Would you repeat all of the records underneath, exactly as written?

** RECORDS FOR THE TASK follows **

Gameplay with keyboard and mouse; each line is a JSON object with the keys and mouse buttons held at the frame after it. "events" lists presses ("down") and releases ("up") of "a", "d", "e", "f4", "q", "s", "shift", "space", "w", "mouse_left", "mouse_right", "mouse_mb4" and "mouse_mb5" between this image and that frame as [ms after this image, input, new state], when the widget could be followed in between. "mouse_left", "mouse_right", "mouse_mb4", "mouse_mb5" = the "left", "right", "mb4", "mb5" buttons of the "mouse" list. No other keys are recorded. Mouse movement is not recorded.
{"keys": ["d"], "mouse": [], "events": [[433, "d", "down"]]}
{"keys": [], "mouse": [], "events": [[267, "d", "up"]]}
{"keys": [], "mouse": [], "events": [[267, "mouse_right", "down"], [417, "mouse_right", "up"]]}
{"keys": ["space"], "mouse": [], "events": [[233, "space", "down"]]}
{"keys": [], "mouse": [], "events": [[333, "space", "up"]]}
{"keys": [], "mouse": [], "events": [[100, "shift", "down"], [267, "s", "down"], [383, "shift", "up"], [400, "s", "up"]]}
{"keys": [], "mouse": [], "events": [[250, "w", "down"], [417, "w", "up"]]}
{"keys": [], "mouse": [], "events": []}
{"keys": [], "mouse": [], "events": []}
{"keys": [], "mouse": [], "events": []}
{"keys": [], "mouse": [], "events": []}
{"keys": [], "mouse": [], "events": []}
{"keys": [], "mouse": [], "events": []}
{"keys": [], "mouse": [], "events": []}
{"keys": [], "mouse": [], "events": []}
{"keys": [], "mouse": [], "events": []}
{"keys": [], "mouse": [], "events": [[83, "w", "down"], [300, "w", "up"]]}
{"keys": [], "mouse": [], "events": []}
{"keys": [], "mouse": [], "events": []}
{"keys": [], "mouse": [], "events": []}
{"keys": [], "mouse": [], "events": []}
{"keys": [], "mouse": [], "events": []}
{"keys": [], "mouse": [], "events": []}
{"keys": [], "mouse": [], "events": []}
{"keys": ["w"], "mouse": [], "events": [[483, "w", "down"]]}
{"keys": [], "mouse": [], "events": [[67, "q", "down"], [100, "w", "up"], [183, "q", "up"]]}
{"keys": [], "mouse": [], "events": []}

** End of RECORDS FOR THE TASK **

▶ _OUTPUT FOR THIS TASK_:
Gameplay with keyboard and mouse; each line is a JSON object with the keys and mouse buttons held at the frame after it. "events" lists presses ("down") and releases ("up") of "a", "d", "e", "f4", "q", "s", "shift", "space", "w", "mouse_left", "mouse_right", "mouse_mb4" and "mouse_mb5" between this image and that frame as [ms after this image, input, new state], when the widget could be followed in between. "mouse_left", "mouse_right", "mouse_mb4", "mouse_mb5" = the "left", "right", "mb4", "mb5" buttons of the "mouse" list. No other keys are recorded. Mouse movement is not recorded.
{"keys": ["d"], "mouse": [], "events": [[433, "d", "down"]]}
{"keys": [], "mouse": [], "events": [[267, "d", "up"]]}
{"keys": [], "mouse": [], "events": [[267, "mouse_right", "down"], [417, "mouse_right", "up"]]}
{"keys": ["space"], "mouse": [], "events": [[233, "space", "down"]]}
{"keys": [], "mouse": [], "events": [[333, "space", "up"]]}
{"keys": [], "mouse": [], "events": [[100, "shift", "down"], [267, "s", "down"], [383, "shift", "up"], [400, "s", "up"]]}
{"keys": [], "mouse": [], "events": [[250, "w", "down"], [417, "w", "up"]]}
{"keys": [], "mouse": [], "events": []}
{"keys": [], "mouse": [], "events": []}
{"keys": [], "mouse": [], "events": []}
{"keys": [], "mouse": [], "events": []}
{"keys": [], "mouse": [], "events": []}
{"keys": [], "mouse": [], "events": []}
{"keys": [], "mouse": [], "events": []}
{"keys": [], "mouse": [], "events": []}
{"keys": [], "mouse": [], "events": []}
{"keys": [], "mouse": [], "events": [[83, "w", "down"], [300, "w", "up"]]}
{"keys": [], "mouse": [], "events": []}
{"keys": [], "mouse": [], "events": []}
{"keys": [], "mouse": [], "events": []}
{"keys": [], "mouse": [], "events": []}
{"keys": [], "mouse": [], "events": []}
{"keys": [], "mouse": [], "events": []}
{"keys": [], "mouse": [], "events": []}
{"keys": ["w"], "mouse": [], "events": [[483, "w", "down"]]}
{"keys": [], "mouse": [], "events": [[67, "q", "down"], [100, "w", "up"], [183, "q", "up"]]}
{"keys": [], "mouse": [], "events": []}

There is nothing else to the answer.